Hi shadowrock. As you might discern from my username, I am familiar with those burning, intense feelings. That level of connection or attachment is so painful, and so meaningful, for those of us who form it.
I am not sure how to help, except to tell you that you are not alone in this. I think I understand what you mean about being afraid to lose that connection, that perhaps in "working through it" you will lose the depth of security and confidence it gave you to plumb the deepest parts of yourself, to get out of your own head a bit. I know that, for me, my attachment to my T has enabled me to begin healing some very deep wounds, and that if I hadn't formed that connection I would not have even begun to approach that part of me. I probably would never have even been able to acknowledge that I had those wounds.
Like you indicated, I tend to be very "heady" during therapy, analytical and thoughtful, but a little skittish when it comes to being very vulnerable and open about the deep places. Having such deep trust and connection with my T caused me to allow her to re-parent me in a way, and create a space where I feel safe enough to explore my feelings for her, study their meaning, and use them to heal myself. Without those feelings, I would never have gone there.
My guess is (and it is a guess, because I am still "working through") that, in exploring these feelings with your T, you will not eliminate them. Rather than denying or escaping from them, you will dive into them, discover their meaning for you, and find a way to assimilate them into your life. Working through them does not necessarily mean finding a way to eradicate them--rather, it's using them to discover more about yourself, and heal. And it sounds like your T has a good handle on how to help you do that.

> **What the task asks**:
Carry on the reply about attachment to a therapist, picking up after its final sentence.

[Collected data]
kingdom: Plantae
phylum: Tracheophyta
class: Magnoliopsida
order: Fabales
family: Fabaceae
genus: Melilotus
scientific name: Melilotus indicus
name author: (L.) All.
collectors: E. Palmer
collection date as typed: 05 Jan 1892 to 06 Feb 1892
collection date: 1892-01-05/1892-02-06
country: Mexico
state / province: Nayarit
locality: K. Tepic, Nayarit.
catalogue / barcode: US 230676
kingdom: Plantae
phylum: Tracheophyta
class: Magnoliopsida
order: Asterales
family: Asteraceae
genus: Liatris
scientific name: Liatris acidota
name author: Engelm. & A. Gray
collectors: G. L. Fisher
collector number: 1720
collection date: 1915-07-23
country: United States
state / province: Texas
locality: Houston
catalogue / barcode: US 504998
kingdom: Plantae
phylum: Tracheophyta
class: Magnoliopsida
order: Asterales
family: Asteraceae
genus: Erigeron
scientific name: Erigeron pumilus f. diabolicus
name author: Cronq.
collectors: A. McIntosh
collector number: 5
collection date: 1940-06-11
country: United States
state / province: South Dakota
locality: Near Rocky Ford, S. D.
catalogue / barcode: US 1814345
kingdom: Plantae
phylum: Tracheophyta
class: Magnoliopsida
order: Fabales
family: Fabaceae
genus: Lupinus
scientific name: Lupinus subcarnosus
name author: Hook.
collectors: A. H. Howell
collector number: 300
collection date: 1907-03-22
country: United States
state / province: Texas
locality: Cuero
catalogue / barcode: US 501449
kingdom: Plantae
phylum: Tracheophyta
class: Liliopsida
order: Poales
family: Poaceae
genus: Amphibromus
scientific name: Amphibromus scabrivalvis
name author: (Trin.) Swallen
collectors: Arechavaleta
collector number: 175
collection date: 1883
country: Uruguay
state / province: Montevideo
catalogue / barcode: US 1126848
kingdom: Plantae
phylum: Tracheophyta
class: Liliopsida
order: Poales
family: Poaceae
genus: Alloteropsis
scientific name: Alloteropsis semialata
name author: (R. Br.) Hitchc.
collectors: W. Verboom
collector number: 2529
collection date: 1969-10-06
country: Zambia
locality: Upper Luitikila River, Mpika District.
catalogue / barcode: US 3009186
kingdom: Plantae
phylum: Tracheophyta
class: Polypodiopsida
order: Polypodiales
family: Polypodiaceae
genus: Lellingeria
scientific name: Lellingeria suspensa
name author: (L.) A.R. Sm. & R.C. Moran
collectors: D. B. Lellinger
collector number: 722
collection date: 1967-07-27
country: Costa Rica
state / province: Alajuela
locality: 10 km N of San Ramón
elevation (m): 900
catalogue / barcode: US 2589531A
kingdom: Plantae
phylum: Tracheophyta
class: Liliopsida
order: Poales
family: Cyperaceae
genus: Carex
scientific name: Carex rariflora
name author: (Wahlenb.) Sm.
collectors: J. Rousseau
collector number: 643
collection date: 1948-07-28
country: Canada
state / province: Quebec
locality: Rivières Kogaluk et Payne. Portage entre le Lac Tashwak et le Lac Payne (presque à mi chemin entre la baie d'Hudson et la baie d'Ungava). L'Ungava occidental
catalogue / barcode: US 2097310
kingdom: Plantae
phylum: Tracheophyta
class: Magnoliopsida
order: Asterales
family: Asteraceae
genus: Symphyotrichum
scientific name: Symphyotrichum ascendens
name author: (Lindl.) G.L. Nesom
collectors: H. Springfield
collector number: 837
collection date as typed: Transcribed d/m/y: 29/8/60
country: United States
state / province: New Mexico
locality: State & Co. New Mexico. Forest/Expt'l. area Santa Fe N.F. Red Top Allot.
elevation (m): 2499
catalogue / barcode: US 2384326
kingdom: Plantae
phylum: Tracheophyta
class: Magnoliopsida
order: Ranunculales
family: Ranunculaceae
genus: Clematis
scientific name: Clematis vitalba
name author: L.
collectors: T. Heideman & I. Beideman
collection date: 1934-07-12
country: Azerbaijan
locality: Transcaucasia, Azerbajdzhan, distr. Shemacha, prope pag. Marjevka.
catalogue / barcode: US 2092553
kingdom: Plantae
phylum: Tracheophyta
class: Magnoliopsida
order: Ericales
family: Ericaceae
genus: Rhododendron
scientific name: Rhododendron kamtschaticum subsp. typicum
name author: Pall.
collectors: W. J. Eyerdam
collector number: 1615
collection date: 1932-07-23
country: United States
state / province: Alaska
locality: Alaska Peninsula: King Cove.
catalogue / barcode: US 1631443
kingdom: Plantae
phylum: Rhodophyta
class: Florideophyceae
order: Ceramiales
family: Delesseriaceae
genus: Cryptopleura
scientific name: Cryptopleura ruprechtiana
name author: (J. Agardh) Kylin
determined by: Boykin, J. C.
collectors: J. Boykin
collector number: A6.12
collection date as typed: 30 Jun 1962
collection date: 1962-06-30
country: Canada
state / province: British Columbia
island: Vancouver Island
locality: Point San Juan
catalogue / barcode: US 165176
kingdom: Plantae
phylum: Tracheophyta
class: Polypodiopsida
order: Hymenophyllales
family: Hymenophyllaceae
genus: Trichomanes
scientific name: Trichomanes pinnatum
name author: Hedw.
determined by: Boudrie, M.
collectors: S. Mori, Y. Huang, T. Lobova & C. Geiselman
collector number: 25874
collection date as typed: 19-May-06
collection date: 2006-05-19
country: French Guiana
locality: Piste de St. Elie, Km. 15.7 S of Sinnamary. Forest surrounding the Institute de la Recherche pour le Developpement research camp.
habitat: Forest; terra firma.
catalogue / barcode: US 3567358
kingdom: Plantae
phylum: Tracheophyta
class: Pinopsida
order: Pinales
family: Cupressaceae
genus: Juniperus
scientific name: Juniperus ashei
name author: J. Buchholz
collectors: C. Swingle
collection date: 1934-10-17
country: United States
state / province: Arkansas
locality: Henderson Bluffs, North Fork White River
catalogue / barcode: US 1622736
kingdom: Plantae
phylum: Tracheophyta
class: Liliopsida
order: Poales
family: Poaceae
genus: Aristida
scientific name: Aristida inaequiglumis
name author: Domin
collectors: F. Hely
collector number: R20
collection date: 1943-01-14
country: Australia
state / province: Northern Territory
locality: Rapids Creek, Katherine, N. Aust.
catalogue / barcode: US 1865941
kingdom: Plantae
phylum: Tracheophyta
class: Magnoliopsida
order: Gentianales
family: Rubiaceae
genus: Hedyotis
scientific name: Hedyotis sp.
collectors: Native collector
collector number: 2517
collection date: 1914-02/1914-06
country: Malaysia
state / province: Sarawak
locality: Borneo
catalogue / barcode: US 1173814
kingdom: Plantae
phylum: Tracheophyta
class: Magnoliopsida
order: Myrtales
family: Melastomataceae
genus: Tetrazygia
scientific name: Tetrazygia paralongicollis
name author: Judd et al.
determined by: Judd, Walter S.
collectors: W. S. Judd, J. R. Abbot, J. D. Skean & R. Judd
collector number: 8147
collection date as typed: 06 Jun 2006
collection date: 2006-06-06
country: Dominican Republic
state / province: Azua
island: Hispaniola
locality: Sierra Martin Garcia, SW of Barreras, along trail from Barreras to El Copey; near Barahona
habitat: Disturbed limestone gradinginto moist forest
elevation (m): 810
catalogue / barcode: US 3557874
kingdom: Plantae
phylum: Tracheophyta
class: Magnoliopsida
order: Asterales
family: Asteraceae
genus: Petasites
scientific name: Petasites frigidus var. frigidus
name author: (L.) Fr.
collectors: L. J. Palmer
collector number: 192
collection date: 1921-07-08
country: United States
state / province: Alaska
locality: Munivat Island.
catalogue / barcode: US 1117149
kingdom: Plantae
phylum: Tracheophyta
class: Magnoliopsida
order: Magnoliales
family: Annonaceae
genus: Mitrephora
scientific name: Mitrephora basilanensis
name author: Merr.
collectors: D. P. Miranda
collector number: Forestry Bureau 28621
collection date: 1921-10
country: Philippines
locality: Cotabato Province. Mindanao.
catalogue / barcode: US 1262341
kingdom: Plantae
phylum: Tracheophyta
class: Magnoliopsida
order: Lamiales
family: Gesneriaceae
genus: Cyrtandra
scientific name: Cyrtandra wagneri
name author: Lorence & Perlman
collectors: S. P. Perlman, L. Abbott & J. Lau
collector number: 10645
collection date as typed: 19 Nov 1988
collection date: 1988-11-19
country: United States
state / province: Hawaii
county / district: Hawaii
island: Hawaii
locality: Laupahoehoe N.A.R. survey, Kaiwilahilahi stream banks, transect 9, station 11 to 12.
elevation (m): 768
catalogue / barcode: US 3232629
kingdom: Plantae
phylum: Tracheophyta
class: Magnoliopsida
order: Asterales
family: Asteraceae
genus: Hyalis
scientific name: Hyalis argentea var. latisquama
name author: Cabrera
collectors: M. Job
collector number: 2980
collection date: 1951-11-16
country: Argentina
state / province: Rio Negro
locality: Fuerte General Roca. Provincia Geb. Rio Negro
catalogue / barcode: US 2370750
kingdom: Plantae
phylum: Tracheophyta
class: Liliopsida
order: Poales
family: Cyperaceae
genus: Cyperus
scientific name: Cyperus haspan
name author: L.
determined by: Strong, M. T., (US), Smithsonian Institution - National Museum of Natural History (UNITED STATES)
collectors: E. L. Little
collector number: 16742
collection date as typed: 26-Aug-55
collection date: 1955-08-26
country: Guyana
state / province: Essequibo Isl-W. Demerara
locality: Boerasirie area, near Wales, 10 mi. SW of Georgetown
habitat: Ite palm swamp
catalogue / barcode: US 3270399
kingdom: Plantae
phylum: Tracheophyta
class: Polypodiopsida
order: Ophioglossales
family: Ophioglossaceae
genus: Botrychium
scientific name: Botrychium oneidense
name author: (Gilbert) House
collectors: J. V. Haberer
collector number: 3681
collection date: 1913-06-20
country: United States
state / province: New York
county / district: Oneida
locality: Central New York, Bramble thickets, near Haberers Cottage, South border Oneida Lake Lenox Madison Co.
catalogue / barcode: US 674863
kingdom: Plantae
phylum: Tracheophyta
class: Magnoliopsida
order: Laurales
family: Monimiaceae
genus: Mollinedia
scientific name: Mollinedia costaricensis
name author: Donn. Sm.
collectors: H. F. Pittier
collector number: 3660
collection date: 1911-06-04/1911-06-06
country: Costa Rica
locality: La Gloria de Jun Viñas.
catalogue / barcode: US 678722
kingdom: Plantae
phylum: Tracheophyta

> **Written answer**:
I can't tell you what they will mean to you, but I can tell you that my feelings for my T have shown me how to connect in a deep, profound, fundamental way with another human being, someone I trust and who has my best interests at the forefront, and liberated me from a lot of fear and restriction that interfered with my ability to connect with others in my life. I now feel much more capable of relating intimately with the people I care about in "real life." Yes, it can be frustrating, painful, and sometimes embarrassing to have those feelings, but if used wisely by both you and your T, they can be liberating and enormously helpful.
Good luck. Stay in touch here; it is a good place to vent and share safely. And please, if you are so inclined, let us know how it turns out!